Maximum Principle for Forward-Backward Doubly Stochastic Control Systems and Applications

TL;DR

This paper develops a maximum principle for fully coupled forward-backward doubly stochastic differential equations, enabling the analysis of complex stochastic control problems without requiring convex control domains.

Contribution

It introduces a stochastic maximum principle for FBDSDEs with non-convex control domains and applies it to SPDEs, linear quadratic problems, and differential games.

Findings

Derived a maximum principle for FBDSDEs without control diffusion dependence.

Solved linear quadratic stochastic control problems explicitly.
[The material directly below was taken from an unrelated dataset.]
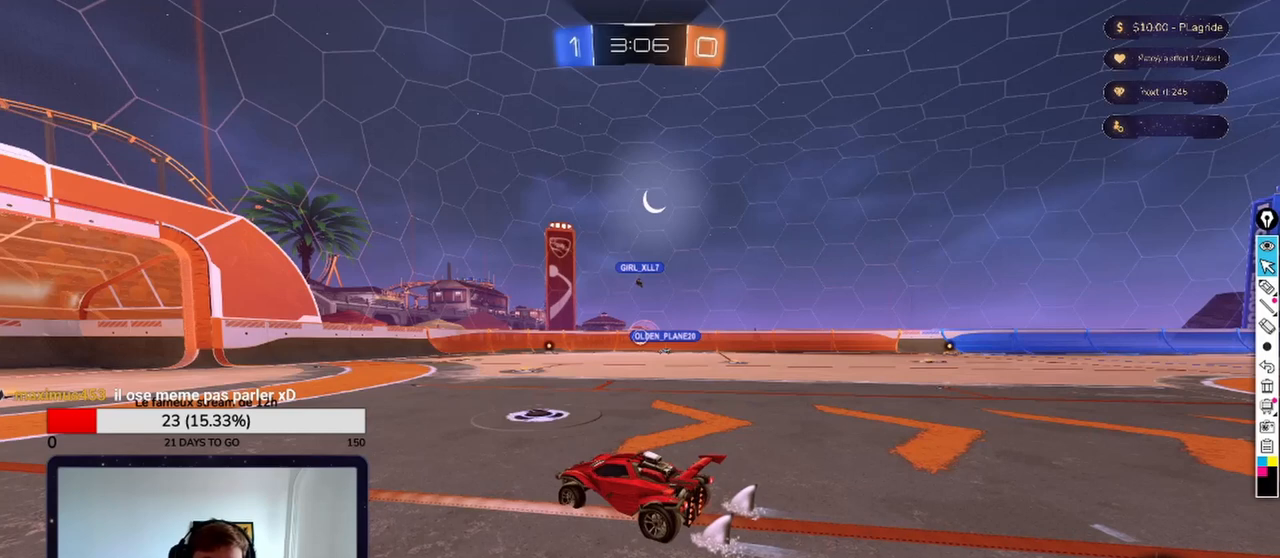
{"buttons": ["Y"], "left_stick": "center", "right_stick": "center", "events": []}
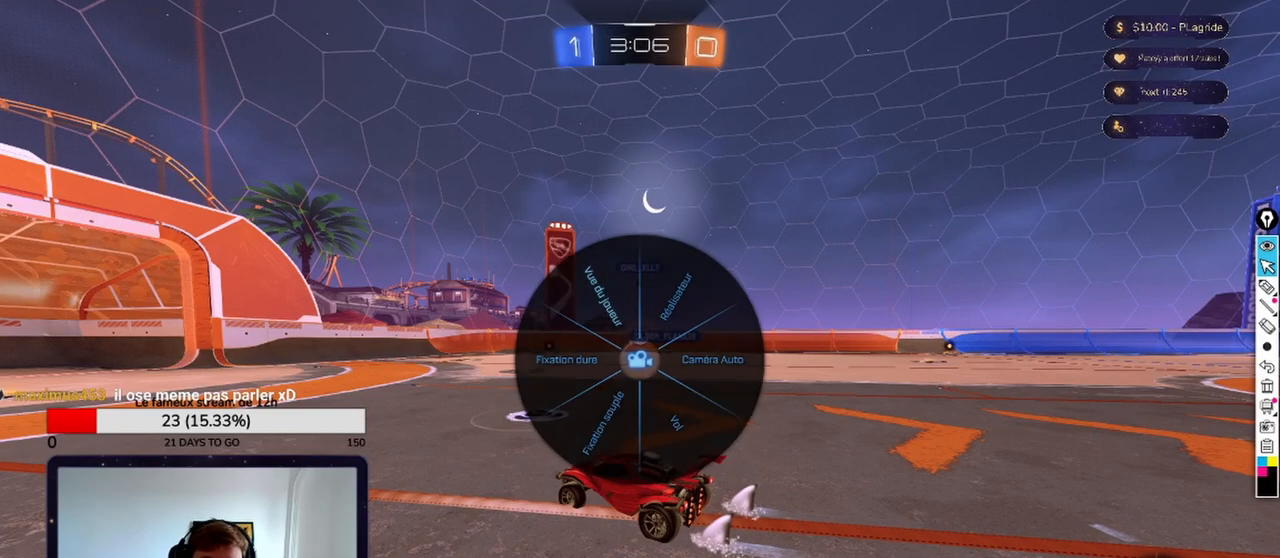
{"buttons": [], "left_stick": "center", "right_stick": "left", "events": [[42, "left_stick", "down-right"], [208, "Y", "up"], [333, "left_stick", "center"], [375, "right_stick", "left"]]}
Established optimal controls and Nash equilibria using FBDSDE solutions.

Abstract

The maximum principle for optimal control problems of fully coupled forward-backward doubly stochastic differential equations (FBDSDEs in short) in the global form is obtained, under the assumptions that the diffusion coefficients do not contain the control variable, but the control domain need not to be convex. We apply our stochastic maximum principle (SMP in short) to investigate the optimal control problems of a class of stochastic partial differential equations (SPDEs in short). And as an example of the SMP, we solve a kind of forward-backward doubly stochastic linear quadratic optimal control problems as well. In the last section, we use the solution of FBDSDEs to get the explicit form of the optimal control for linear quadratic stochastic optimal control problem and open-loop Nash equilibrium point for nonzero sum differential games problem.